Hier entsteht ein Lebenslauf Walter Mehrings, in dem biografische und bibliografische Daten chronologisch gesammelt werden. Hinweise und Ergänzungen sind herlich willkommen (info@walter-mehring.info).

1961
–  Die Deutsche Akademie für Sprache und Dichtung nimmt Mehring als korrespondierendes Mitglied auf.
– In der Galerie Wolfgang Gurlitt (München 22, Galeriestraße 2 B, Hofgartenarkaden) findet die Ausstellung „Marie-Paule Mehring, Walter Mehring, Ascona: Gemälde – Zeichnungen – Grafik“ statt.

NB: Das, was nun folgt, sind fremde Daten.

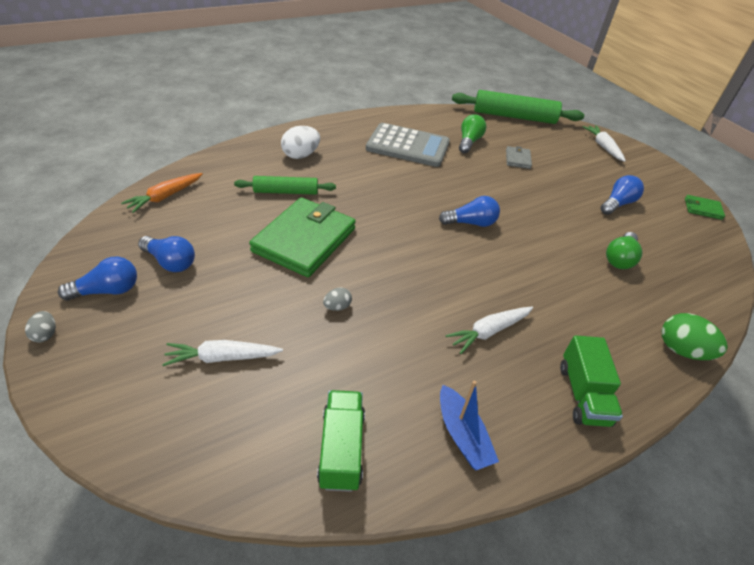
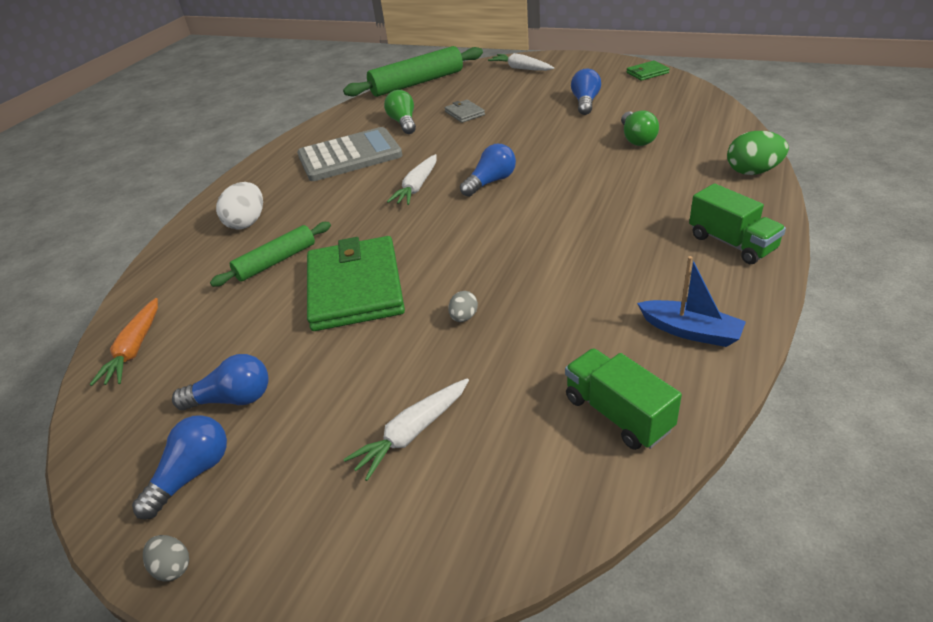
camera: 30 degrees left, 5 degrees down
(489, 332) = (612, 249): white carrot -> white carrot (417, 187)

Wolfgang Gurlitt, den Mehring aus Berliner Tagen kennt, stellt künstlerische Arbeiten von Mehring und seiner Frau aus.

1962
– Walter Mehring stellt sich erneut gegen die DDR. Er lehnt ein Honorar von 5000 DM für eine Ausgabe von „Müller – Chronik eines deutschen Stammbaums“ im Ostberliner Aufbau-Verlag ab.
– „Neues Ketzerbrevier. Balladen und Songs“ erscheint bei Kiepenheuer & Witsch.

1964
– „Die verlorene Bibliothek. Autobiographie einer Kultur“ erscheint in einer erweiterteten und revidierten Neuausgabe bei Kreisselmeier in Icking.

1965
–  21. Januar: Mehring siedelt nach München über. Er wohnt im Hotel „Blaues Haus“ und führt immer wieder Gespräche mit dem Verlger Kreisselmeier.
– Im Ickinger Kreisselmeier Verlag erscheint „Algier oder Die 13 Oasenwunder“ als Reprint der Ausgabe von 1927.
– „Verrufene Malerei. Die Geburtsjahre der modernen Malerei – geschildert von einem, der dabei war“ erscheint als Taschenbuch im Münchener Heyne-Verlag als Heyne-Sachbuch 21.
– „Kleines Lumpenbrevier. Gossenhauer und Gassenkantaten“ erscheint im Zürcher Verlag Sanssouci.